------ RECORDS PROVIDED ------

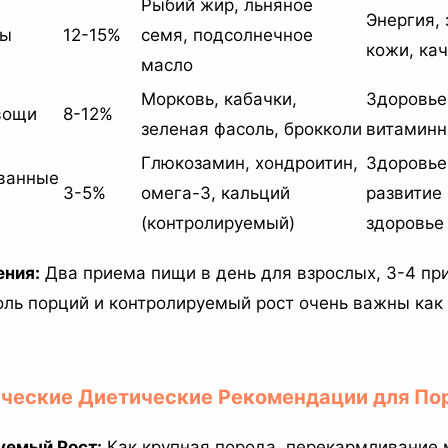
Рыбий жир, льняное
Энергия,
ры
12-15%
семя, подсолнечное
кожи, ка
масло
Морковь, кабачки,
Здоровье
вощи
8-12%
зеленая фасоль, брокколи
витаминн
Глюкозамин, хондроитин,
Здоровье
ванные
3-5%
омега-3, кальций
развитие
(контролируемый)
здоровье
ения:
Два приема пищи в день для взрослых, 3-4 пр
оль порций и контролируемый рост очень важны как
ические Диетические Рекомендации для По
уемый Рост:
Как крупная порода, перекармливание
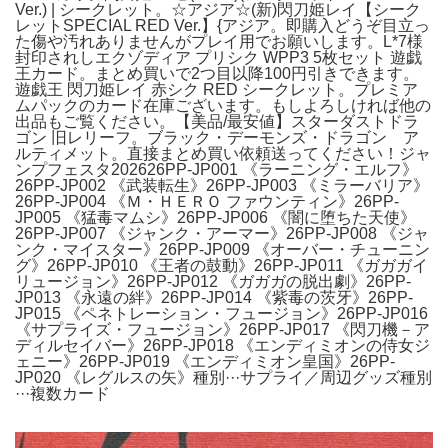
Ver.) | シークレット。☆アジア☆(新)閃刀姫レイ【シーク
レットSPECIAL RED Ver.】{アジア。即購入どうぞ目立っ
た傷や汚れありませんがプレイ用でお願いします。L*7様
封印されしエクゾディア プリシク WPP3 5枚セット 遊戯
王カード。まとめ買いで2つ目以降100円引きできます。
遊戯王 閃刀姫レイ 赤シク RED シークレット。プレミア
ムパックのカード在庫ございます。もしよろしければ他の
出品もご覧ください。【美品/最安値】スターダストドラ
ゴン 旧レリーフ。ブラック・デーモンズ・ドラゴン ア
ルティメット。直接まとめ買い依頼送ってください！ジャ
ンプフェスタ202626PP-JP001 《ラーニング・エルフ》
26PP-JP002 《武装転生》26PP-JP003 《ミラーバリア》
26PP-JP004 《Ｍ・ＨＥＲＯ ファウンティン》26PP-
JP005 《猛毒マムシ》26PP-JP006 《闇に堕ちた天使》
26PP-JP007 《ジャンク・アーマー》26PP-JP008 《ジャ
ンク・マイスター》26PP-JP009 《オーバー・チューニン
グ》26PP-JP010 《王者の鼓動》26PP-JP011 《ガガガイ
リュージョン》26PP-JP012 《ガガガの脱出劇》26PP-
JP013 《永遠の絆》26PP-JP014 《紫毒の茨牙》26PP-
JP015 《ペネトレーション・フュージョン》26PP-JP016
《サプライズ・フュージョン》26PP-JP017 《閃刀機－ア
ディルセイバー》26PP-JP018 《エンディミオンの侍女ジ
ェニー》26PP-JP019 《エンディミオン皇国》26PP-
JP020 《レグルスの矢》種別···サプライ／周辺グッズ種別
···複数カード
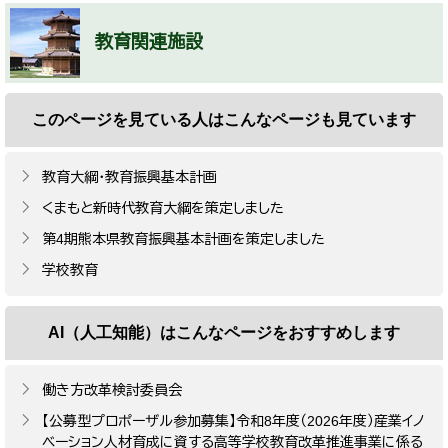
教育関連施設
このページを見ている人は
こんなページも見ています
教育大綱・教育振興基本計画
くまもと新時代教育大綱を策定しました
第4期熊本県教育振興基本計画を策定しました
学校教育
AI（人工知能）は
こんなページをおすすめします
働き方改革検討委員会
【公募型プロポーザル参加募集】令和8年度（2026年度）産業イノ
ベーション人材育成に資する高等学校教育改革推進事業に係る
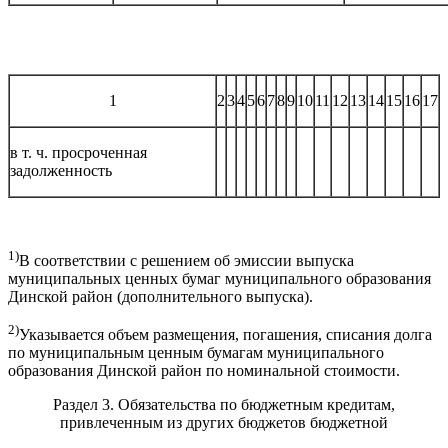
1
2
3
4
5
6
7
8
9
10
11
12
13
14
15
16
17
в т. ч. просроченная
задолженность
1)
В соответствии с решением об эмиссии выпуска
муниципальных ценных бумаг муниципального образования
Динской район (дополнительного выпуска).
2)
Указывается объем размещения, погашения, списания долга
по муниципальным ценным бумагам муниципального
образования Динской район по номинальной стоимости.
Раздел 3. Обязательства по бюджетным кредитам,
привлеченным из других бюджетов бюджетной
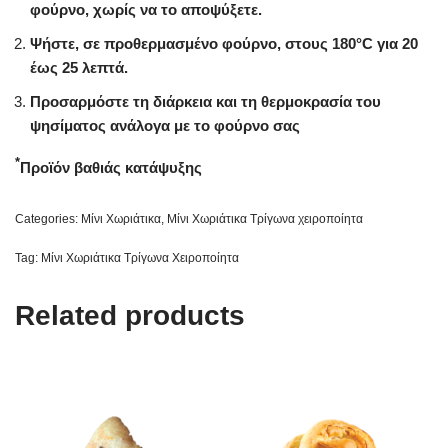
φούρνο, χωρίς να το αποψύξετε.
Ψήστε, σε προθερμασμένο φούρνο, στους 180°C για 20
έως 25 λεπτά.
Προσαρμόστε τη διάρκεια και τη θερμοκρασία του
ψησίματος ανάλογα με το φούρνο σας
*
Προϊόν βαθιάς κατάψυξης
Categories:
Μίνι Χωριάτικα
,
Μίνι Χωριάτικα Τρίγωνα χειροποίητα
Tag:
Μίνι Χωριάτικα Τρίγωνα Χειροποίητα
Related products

------

**REQUIREMENT**: Rewrite the part of the material that opens with the line containing "Ver.) | シークレット。☆アジア☆(新)閃刀姫レイ【シーク" and closes with the line containing "ベーション人材育成に資する高等学校教育改革推進事業に係る" as a JSON list of strings, one string per line. Include both of those lines, skip blank lines, and leave the pictures out.

**SOLUTION TO THIS PROBLEM**:
[
  "Ver.) | シークレット。☆アジア☆(新)閃刀姫レイ【シーク",
  "レットSPECIAL RED Ver.】{アジア。即購入どうぞ目立っ",
  "た傷や汚れありませんがプレイ用でお願いします。L*7様",
  "封印されしエクゾディア プリシク WPP3 5枚セット 遊戯",
  "王カード。まとめ買いで2つ目以降100円引きできます。",
  "遊戯王 閃刀姫レイ 赤シク RED シークレット。プレミア",
  "ムパックのカード在庫ございます。もしよろしければ他の",
  "出品もご覧ください。【美品/最安値】スターダストドラ",
  "ゴン 旧レリーフ。ブラック・デーモンズ・ドラゴン ア",
  "ルティメット。直接まとめ買い依頼送ってください！ジャ",
  "ンプフェスタ202626PP-JP001 《ラーニング・エルフ》",
  "26PP-JP002 《武装転生》26PP-JP003 《ミラーバリア》",
  "26PP-JP004 《Ｍ・ＨＥＲＯ ファウンティン》26PP-",
  "JP005 《猛毒マムシ》26PP-JP006 《闇に堕ちた天使》",
  "26PP-JP007 《ジャンク・アーマー》26PP-JP008 《ジャ",
  "ンク・マイスター》26PP-JP009 《オーバー・チューニン",
  "グ》26PP-JP010 《王者の鼓動》26PP-JP011 《ガガガイ",
  "リュージョン》26PP-JP012 《ガガガの脱出劇》26PP-",
  "JP013 《永遠の絆》26PP-JP014 《紫毒の茨牙》26PP-",
  "JP015 《ペネトレーション・フュージョン》26PP-JP016",
  "《サプライズ・フュージョン》26PP-JP017 《閃刀機－ア",
  "ディルセイバー》26PP-JP018 《エンディミオンの侍女ジ",
  "ェニー》26PP-JP019 《エンディミオン皇国》26PP-",
  "JP020 《レグルスの矢》種別···サプライ／周辺グッズ種別",
  "···複数カード",
  "教育関連施設",
  "このページを見ている人は",
  "こんなページも見ています",
  "教育大綱・教育振興基本計画",
  "くまもと新時代教育大綱を策定しました",
  "第4期熊本県教育振興基本計画を策定しました",
  "学校教育",
  "AI（人工知能）は",
  "こんなページをおすすめします",
  "働き方改革検討委員会",
  "【公募型プロポーザル参加募集】令和8年度（2026年度）産業イノ",
  "ベーション人材育成に資する高等学校教育改革推進事業に係る"
]